2. The method of claim 1, wherein, The method further includes the following steps: S400, during the execution of rolling optimization collaborative orchestration, based on the deviation between the actual task execution data and the predicted data, dynamically trigger the retraining of the prediction model and / or the calibration of the prior knowledge.
3. The method of claim 1, wherein, S200 specifically includes: Grouping historical task execution datasets based on task type and machine model; For the task duration data within each group, we perform fitting and goodness-of-fit tests on multiple candidate probability distribution models to determine the optimal probability distribution model as the prediction model for that group.

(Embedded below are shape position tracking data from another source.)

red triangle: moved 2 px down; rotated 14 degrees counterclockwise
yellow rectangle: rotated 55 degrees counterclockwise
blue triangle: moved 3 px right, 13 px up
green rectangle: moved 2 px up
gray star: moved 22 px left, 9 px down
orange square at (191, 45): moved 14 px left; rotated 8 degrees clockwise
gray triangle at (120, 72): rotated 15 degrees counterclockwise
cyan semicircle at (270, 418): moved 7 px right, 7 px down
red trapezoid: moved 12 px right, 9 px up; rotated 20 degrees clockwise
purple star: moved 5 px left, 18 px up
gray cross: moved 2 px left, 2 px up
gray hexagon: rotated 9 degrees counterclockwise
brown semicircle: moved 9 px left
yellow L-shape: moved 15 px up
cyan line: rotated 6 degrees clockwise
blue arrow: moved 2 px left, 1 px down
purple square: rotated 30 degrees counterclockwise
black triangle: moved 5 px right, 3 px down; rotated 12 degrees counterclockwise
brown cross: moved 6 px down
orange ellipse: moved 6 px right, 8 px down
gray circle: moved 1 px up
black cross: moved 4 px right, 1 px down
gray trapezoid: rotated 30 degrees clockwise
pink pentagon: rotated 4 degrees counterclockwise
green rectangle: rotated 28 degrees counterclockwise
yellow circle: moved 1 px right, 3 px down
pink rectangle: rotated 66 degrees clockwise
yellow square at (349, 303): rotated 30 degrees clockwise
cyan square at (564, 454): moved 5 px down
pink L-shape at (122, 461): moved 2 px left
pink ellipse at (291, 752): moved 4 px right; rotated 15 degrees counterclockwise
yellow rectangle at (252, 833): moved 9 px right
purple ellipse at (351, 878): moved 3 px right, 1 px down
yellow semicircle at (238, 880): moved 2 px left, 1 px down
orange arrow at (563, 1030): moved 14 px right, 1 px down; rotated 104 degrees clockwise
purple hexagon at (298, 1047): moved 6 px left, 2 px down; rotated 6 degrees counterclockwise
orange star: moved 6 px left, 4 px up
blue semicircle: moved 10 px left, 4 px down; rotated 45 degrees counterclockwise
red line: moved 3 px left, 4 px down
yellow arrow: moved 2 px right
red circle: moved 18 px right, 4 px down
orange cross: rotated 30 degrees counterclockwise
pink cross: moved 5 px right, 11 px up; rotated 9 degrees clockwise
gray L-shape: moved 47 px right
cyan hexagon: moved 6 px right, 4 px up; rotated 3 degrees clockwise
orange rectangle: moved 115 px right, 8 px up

4. The method of claim 3, wherein, The candidate probability distribution model includes parametric distribution and non-parametric distribution.
5. The method of claim 1, wherein, The metaheuristic optimization algorithm is an adaptive global optimization engine; wherein, the adaptive global optimization engine includes a deconstruction operation unit and a reconstruction operation unit, and the selection of the deconstruction operation unit and the reconstruction operation unit is implemented through a context-aware online learning module.
6. The method of claim 5, wherein, The workflow of the online learning module includes: S331, at the beginning of each iteration, extract a state feature vector from the current solution. The state feature vector includes at least the current total turnaround delay time, the number of tasks whose difference between the planned latest start time and the current time is less than a preset threshold, and the load rate of the vehicle with the highest resource utilization. S332, Input the state feature vector into a reward model, and obtain the selection probability distribution of the output for each available operation unit in the reward model. The selection probability distribution reflects the expectation that using the corresponding operation unit in the current state can improve the solution quality. S333, Based on the selection probability distribution, determine the deconstruction operation unit and reconstruction operation unit used in this iteration; S334, after the iteration is completed, a reward signal is generated based on whether the new solution is accepted, and the internal policy of the reward model is updated using the reward signal.